I feel like I am in a season of refining fire and, friends, I have been here before... many times. I have asked for God to move in my life and transform my mind, body, and heart, but then the heat gets turned up or I lose my desire to stay in the fire - so I bail. This has looked different in different areas of weakness, but I long to see the beautiful outcome of staying in the fire and allowing all of my impure thoughts, attitudes, habits, etc. to rise to the surface so the Lord can remove them for good.
I read an article from John Piper titled "He Is Like a Refiner's Fire" which gives even more importance to the symbolic use of a refining fire:
"He is a refiner's fire, and that makes all the difference. A refiner's fire does not destroy indiscriminately like a forest fire. A refiner's fire does not consume completely like the fire of an incinerator. A refiner's fire refines. It purifies. It melts down the bar of silver or gold, separates out the impurities that ruin its value, burns them up, and leaves the silver and gold intact. He is like a refiner's fire."

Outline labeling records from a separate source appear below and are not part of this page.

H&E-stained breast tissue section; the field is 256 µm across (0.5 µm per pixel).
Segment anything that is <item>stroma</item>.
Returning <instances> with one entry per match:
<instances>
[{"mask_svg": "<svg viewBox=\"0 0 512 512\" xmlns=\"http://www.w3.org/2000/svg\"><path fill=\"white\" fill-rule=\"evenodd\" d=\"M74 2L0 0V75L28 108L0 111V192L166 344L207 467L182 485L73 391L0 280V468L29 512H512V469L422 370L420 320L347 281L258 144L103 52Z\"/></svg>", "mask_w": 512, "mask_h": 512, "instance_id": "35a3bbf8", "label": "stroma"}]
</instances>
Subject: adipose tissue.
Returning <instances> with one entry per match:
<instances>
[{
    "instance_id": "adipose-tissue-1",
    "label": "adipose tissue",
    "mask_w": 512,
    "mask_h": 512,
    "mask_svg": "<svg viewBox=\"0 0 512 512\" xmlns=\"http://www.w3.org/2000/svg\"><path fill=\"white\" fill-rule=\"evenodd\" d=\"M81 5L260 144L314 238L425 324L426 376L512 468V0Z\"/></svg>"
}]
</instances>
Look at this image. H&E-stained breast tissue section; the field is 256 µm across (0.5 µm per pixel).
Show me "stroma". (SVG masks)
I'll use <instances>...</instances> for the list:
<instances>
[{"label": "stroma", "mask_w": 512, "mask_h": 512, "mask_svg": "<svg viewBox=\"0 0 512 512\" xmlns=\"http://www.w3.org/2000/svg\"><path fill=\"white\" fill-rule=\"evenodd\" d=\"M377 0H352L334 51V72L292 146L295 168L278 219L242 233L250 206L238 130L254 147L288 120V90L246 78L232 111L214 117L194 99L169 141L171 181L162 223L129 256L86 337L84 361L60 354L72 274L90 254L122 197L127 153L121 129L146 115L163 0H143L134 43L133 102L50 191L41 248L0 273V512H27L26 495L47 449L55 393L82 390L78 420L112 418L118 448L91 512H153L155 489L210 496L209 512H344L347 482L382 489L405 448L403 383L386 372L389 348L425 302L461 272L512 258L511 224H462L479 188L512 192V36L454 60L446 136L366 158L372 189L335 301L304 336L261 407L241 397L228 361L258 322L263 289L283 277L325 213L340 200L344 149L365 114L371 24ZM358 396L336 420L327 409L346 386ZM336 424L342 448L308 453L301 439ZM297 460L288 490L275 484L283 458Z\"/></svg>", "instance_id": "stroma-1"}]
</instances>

No matter how hot the fire gets, it will not destroy me. Y'all I am sitting in Panera and trying to hold it together as the weight of that sinks in. Jesus, I want to be purified. I want to allow the refining of your fire to consume my heart and my mind.
Friend, what do you need to submit to the fire? Maybe you are like me and you've been in that fire before and this feels like the 176th time he is skimming those impurities from the surface, but let's resist the urge to jump out and run back to our old habits and ways of thinking. Let's stick it out this time. Let's experience the refining fire together.